• [할 일] 아래 줄들을 그림만 빼고 처음부터 끝까지 하나도 바꾸지 않고 그대로 옮겨 적어 주시겠어요?

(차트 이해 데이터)
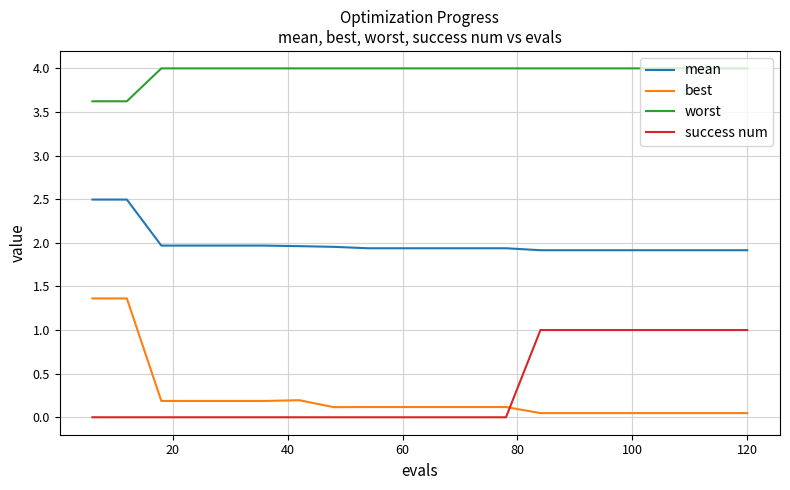

What is the greatest value displayed?

4.0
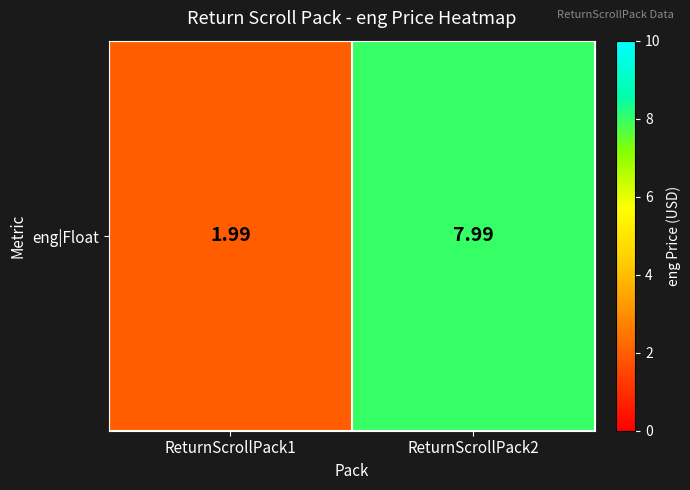

What is the change in value from ReturnScrollPack1 to ReturnScrollPack2?

+6.0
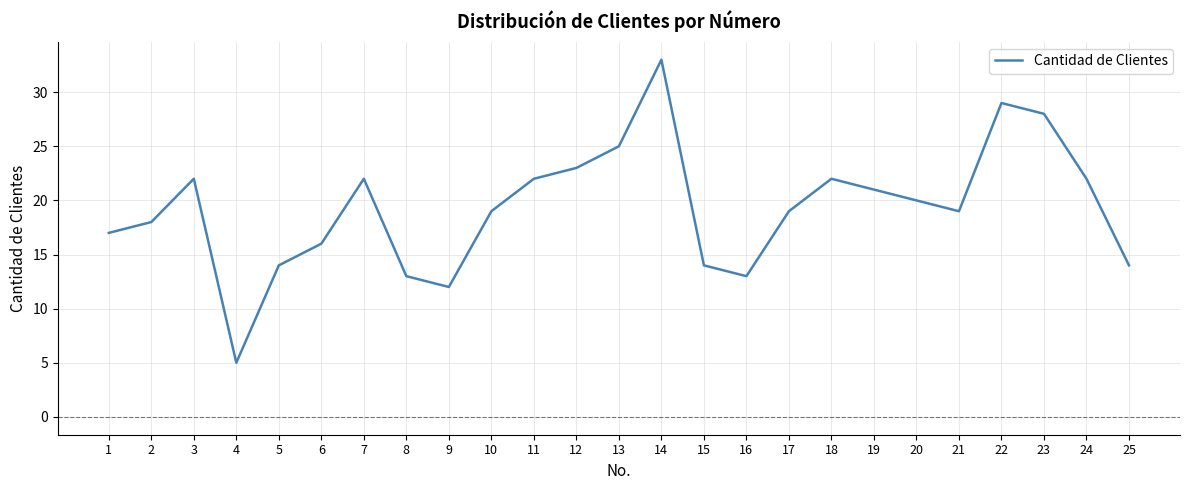

Count the number of categories in the chart.

25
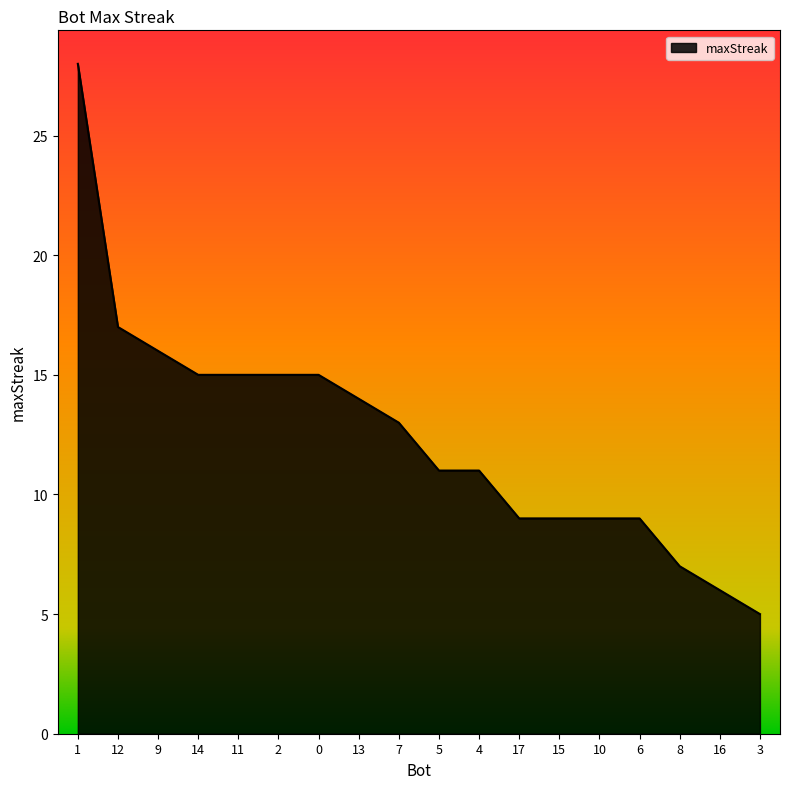

Which category has the lowest value across all series?

3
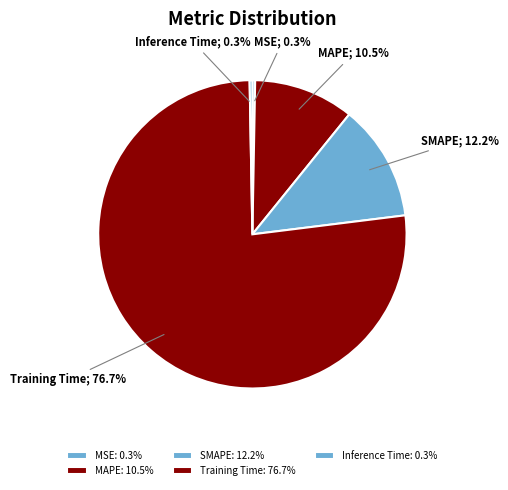

What is the largest slice in the pie chart?

Training Time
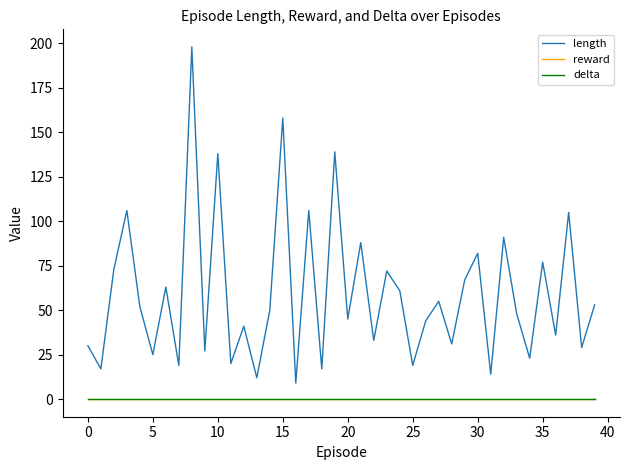

Does the chart have visible grid lines?

No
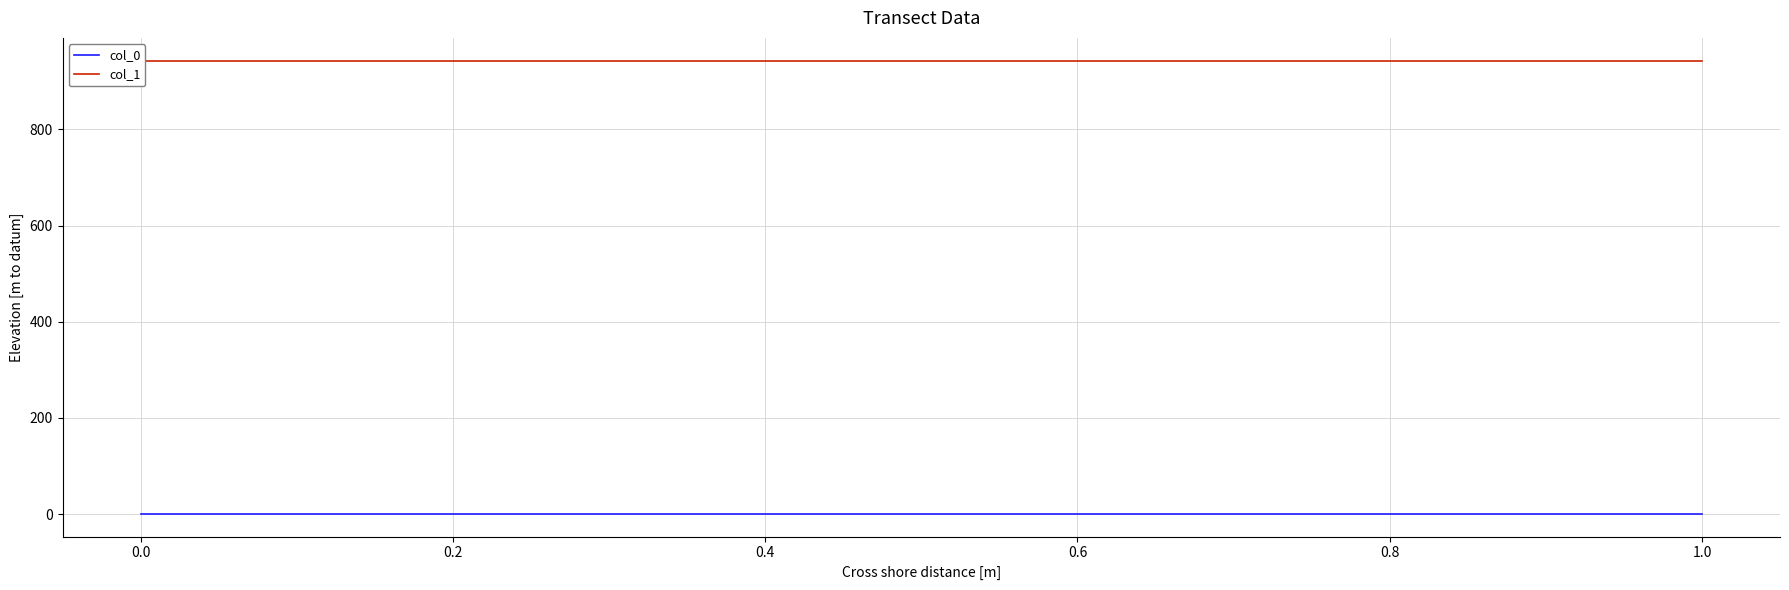

Reading left to right, extract all data points from this chart.

col_0: 0.2	0.2	0.2	0.2	0.2	0.2	0.2	0.2	0.2
col_1: 943.2	943.2	943.2	943.2	943.2	943.2	943.2	943.2	943.2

• [과제 풀이]
What is the greatest value displayed?

4.0

What is the change in value from ReturnScrollPack1 to ReturnScrollPack2?

+6.0

Count the number of categories in the chart.

25

Which category has the lowest value across all series?

3

What is the largest slice in the pie chart?

Training Time

Does the chart have visible grid lines?

No

Reading left to right, extract all data points from this chart.

col_0: 0.2	0.2	0.2	0.2	0.2	0.2	0.2	0.2	0.2
col_1: 943.2	943.2	943.2	943.2	943.2	943.2	943.2	943.2	943.2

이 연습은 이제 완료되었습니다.